Im Grunde ist das Bitcoin-Mining so weit fortgeschritten, dass es fast unmöglich ist, seine Investition wieder hereinzuholen. Also geht es dir vielleicht besser, wenn du es nicht alleine machst.

Mining Pool

Man kann auch einem Mining-Pool beitreten. Diese mit dem Internet verbundenen Computercluster unterteilen die Arbeit eines Blocks in Teile, die von der Gruppe gemeinsam genutzt werden. Sobald der Block entschlüsselt ist, wird der resultierende Bitcoin ausgegeben, je nachdem, wie viel Arbeit jeder Rig beigetragen hat. Es gibt jedoch eine Reihe von Variationen dieses Basismodells, abhängig davon, wie der Pool eingerichtet ist. Bitcoin.it beispielsweise hat eine umfangreiche Liste populärer Mining-Pools mit Erklärungen, wie jeder Anbieter den Pool betreibt, auszahlt und Gebühren für die Teilnahme erhebt.

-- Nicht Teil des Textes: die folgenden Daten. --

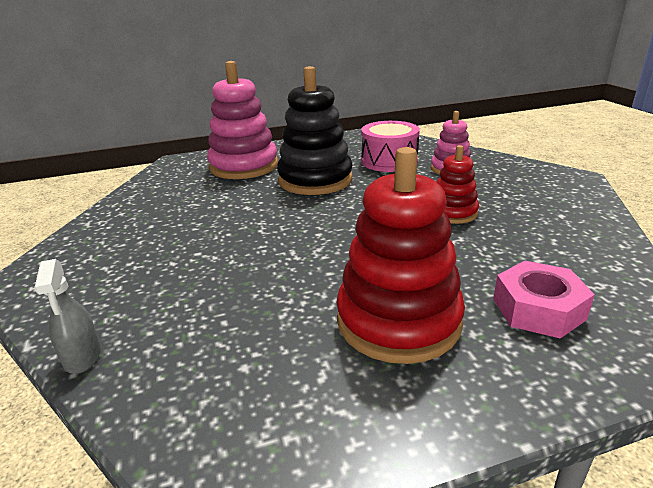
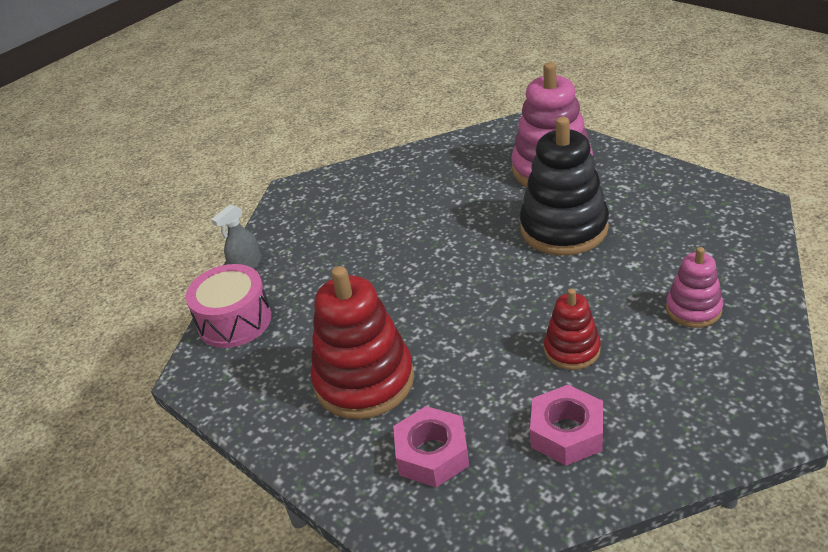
camera: 65 degrees right, 10 degrees up
(389, 161) = (668, 254): pink drum -> pink drum (234, 321)
(546, 239) = (566, 433): none -> pink nut

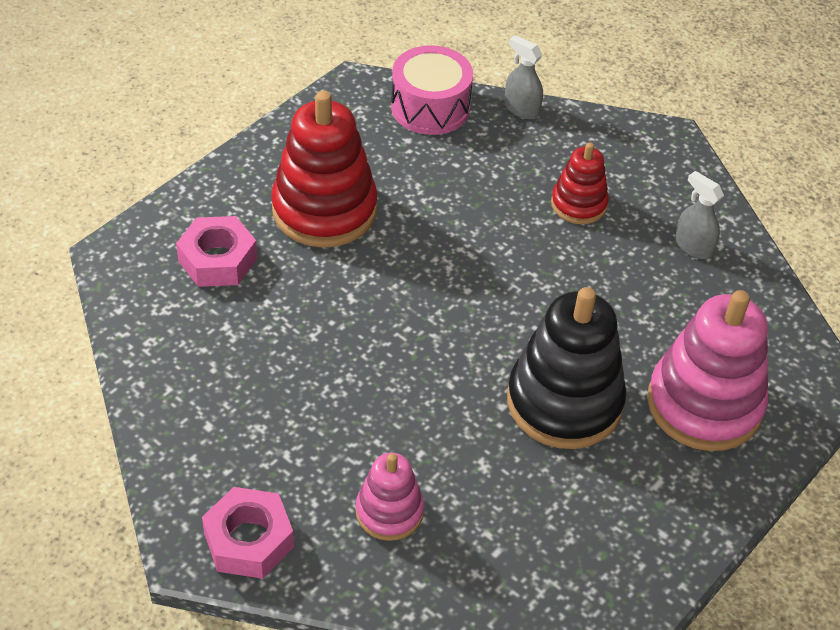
camera: 80 degrees right, 10 degrees up
(406, 176) = (693, 246): none -> grey spray bottle
(566, 433) = (222, 365): pink nut -> pink nut (249, 540)
(572, 350) = (339, 383): red stacking toy -> red stacking toy (578, 204)

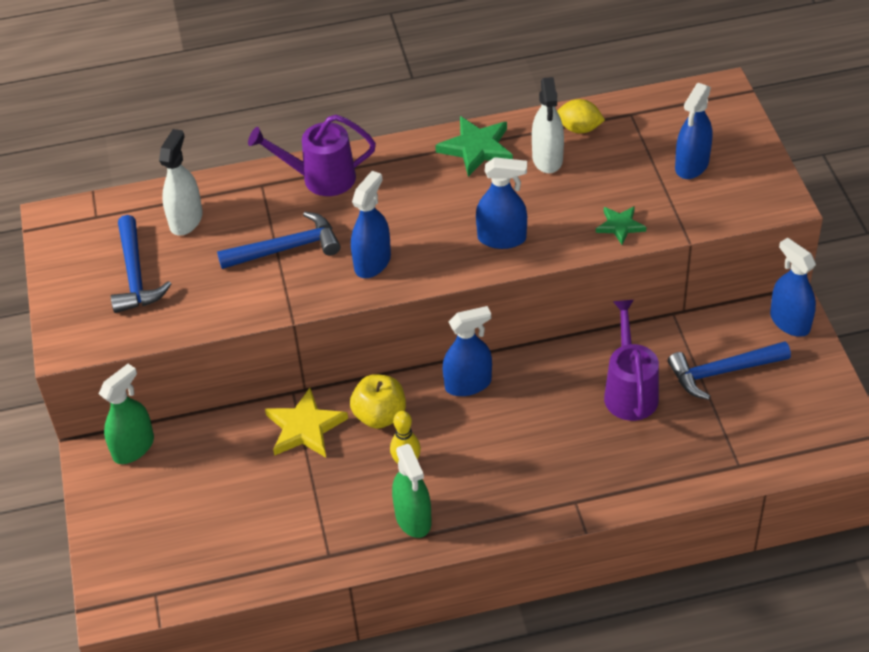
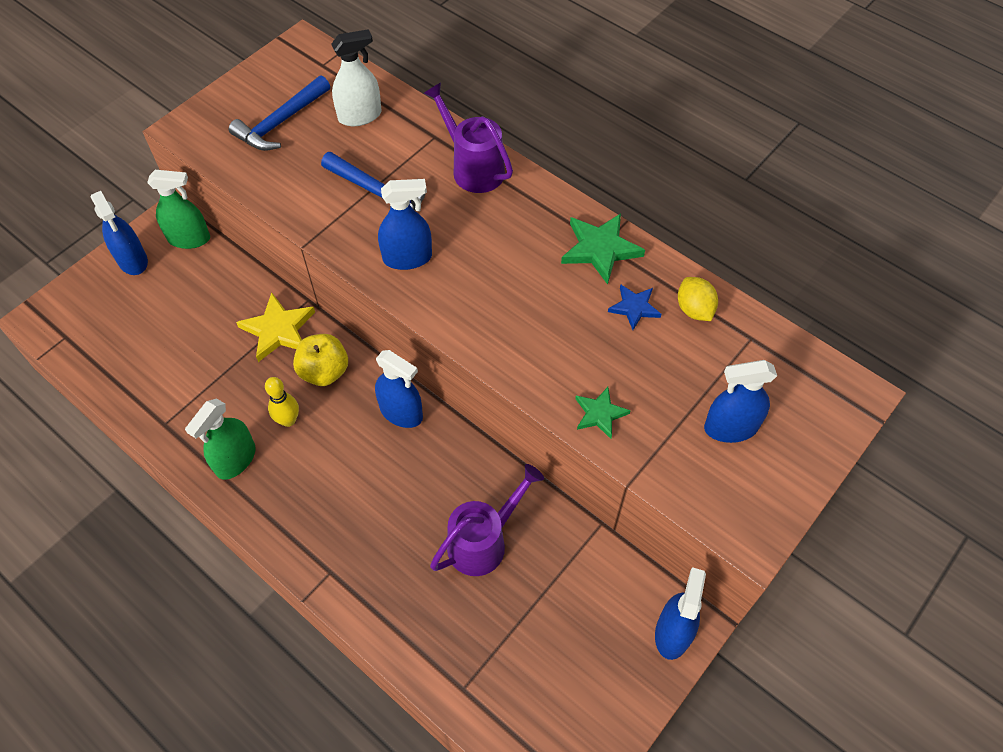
camera: 50 degrees right, 10 degrees up
(502, 238) = (508, 331): blue spray bottle -> blue spray bottle (132, 260)
(547, 159) = (634, 308): white spray bottle -> blue star
(722, 372) = (563, 607): blue hammer -> none

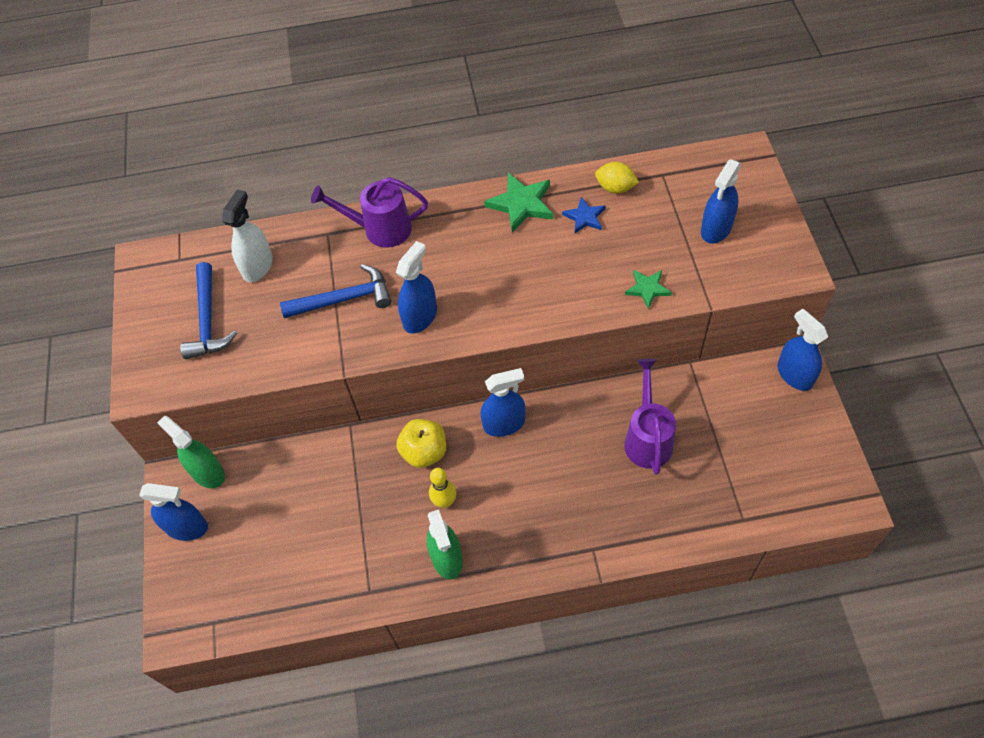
camera: 45 degrees left, 0 degrees up
(189, 238) = (207, 473): green spray bottle -> green spray bottle turned 90 degrees counterclockwise
(278, 330) = (358, 461): yellow star -> none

Das Sicherheitsniveau zwischen den Pools ist ebenfalls sehr unterschiedlich und reicht von der Anforderung eines BTC-Benutzernamens bis zur Anforderung eines zweistufigen Google Authenticator-Codes vor der Auszahlung. Zum Glück, angesichts der anonymen Art von Bitcoin, muss man im Allgemeinen keine persönliche Daten raus geben. 

Bitcoin Börse

Die schnellste, aber auch riskanteste Methode besteht darin, direkt an den Markt zu gehen. Hierfür muss man sich bei einer Bitcoin Börse bzw. einer Exchange zuerst anmelden. Anschließend wird das System darum bitten, den neuen Account zu verifizieren. Danach kann man einfach Geld auf das Konto einzahlen um anschießend Bitcoins usw. zu kaufen und verkaufen. 

Aber seid noch einmal gewarnt. Nur weil es eine digitale Währung ist, bedeutet dies nicht, dass man kein echtes Geld verlieren kann. Und angesichts der Tatsache, dass der aktuelle Bitcoin-Markt volatiler ist als alle anderen Märkte. Es besteht daher zu jeder Zeit auch das Risiko, sein Geld zu verlieren, vor allem, wenn dies der erster Ausflug an die Börse ist. Also, wenn man kein Geld zum verbrennen hat, sollte man vielleicht doch erst einmal noch einen Blick auf das Mining werfen.